According to a news release from Schmidt National Law Group, the U.S. Judicial Panel on Multidistrict Litigation's Feb. 15 docket report shows 755 pending actions in the Taxotere litigation, up 50 from the panel's Jan. 17 report. Bernstein Liebhard LLP in New York reported in its Jan. 20 news release that the 705 pending actions as of Jan. 17, 2017, showed an increase of 443 pending actions in the Louisiana district since Dec. 16, 2016.
LLAW Executive Director Melissa Landry said the surge in lawsuits is a result of vigorous advertising by personal-injury attorneys.
“Personal-injury lawyers are using aggressive legal ads to try and scare women into filing these kinds of lawsuits," Landry told the Louisiana Record via email. "Some of the claims can be terrifying, but it is important to remember these are unregulated, unsubstantiated and unbalanced legal ads designed by personal-injury lawyers seemingly for the sole purpose of drumming up lawsuits. Consumer[s] should always be on guard about solicitations to join mass litigation such as this. Like all businesses, personal-injury attorneys need a product that will sell and customers who will buy. In the case of trial lawyers, the product is litigation and their potential customers are each and every one of us.”

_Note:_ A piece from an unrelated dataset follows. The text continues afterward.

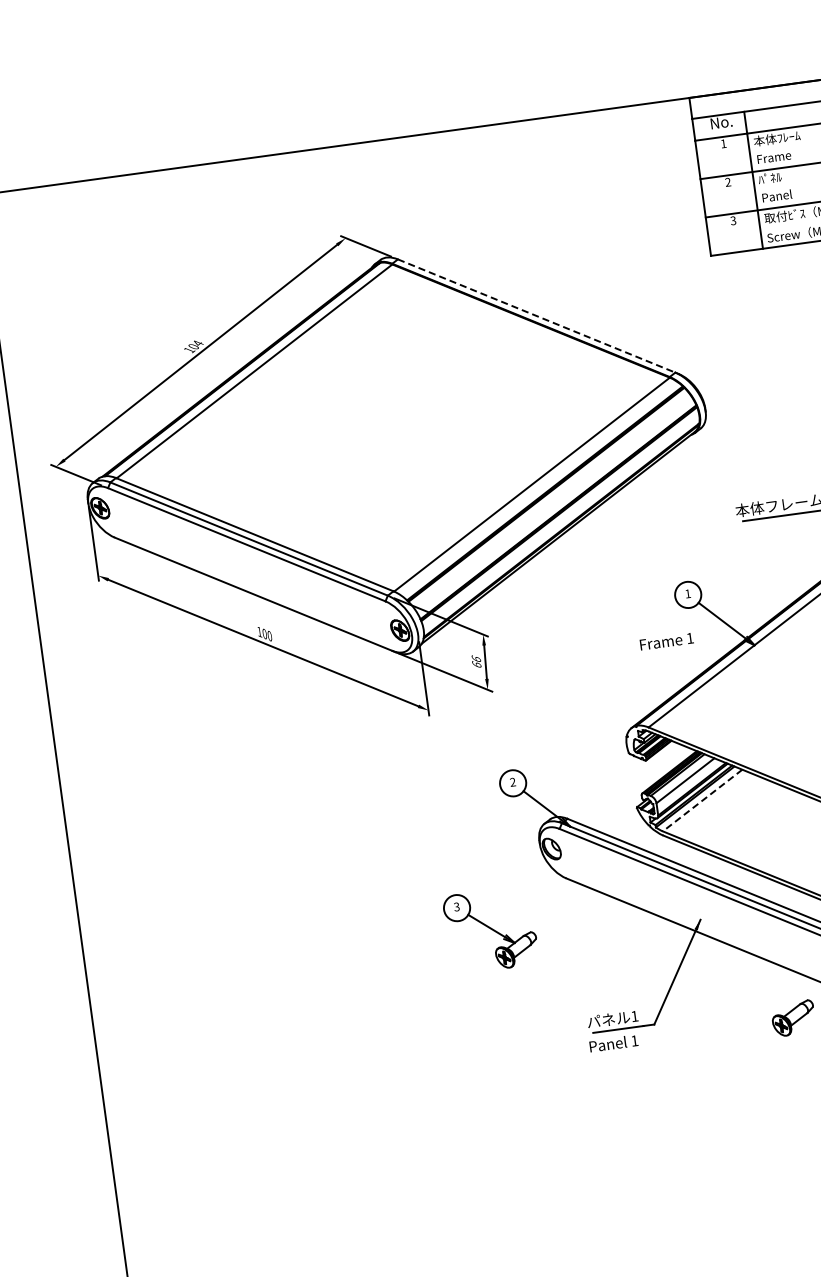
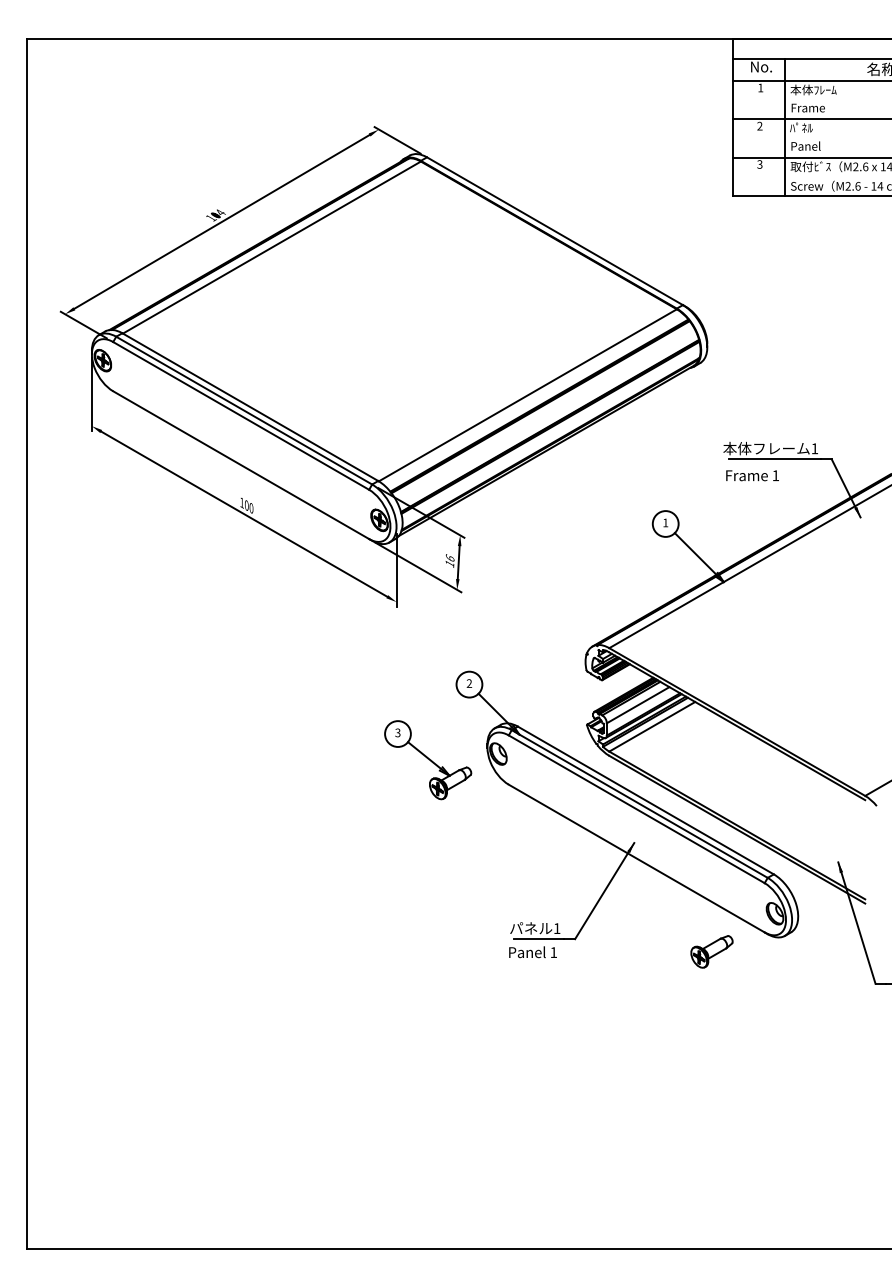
line: (536, 316) -> (554, 231), dashed -> solid
text: (666, 641) -> (752, 475), moved
text: (476, 664) -> (449, 563), 66 -> 16
line: (702, 800) -> (652, 726), dashed -> solid
part: (491, 930) -> (428, 760), moved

Landry said Louisiana is a jurisdiction of particular interest in mass-tort litigation.
"Without question, LLAW will be keeping a close eye on this case," she said. "Louisiana is a sought-after jurisdiction for mass-tort litigation such as this due to the nagging perception that the scales of justice here are tilted in favor of personal-injury lawyers and their clients. For years, our state has been described as a judicial hellhole because it seems some judges routinely apply laws and court procedures in an unfair and unbalanced manner."
Taxotere is a cancer medication that doctors use to treat breast, lung, prostate, stomach and head or neck cancer, according to drugs.com. The lawsuits allege Taxotere caused permanent hair loss.
Carrie Brown, the senior director of communications at Sanofi, the company that makes Taxotere, said in a December Louisiana Record story that the company has regularly provided safety information on Taxotere to the Food and Drug Administration.
According to the FDA website, the warning that cases of permanent hair loss had been reported showed up on Taxotere's label in the United States in December 2015. Brown said that the company made that change in December 2015 after the company spoke with the FDA.
Taxotere has been approved in the United States since 1996.
Brown was contacted for this story and offered to submit a statement on behalf of Sanofi, but she did not submit a statement.
Landry said plaintiffs attorneys use advertising in mass-tort lawsuits.
“Advertising by plaintiff's attorneys on mass-tort lawsuits is a big business in Louisiana and throughout the country," she said.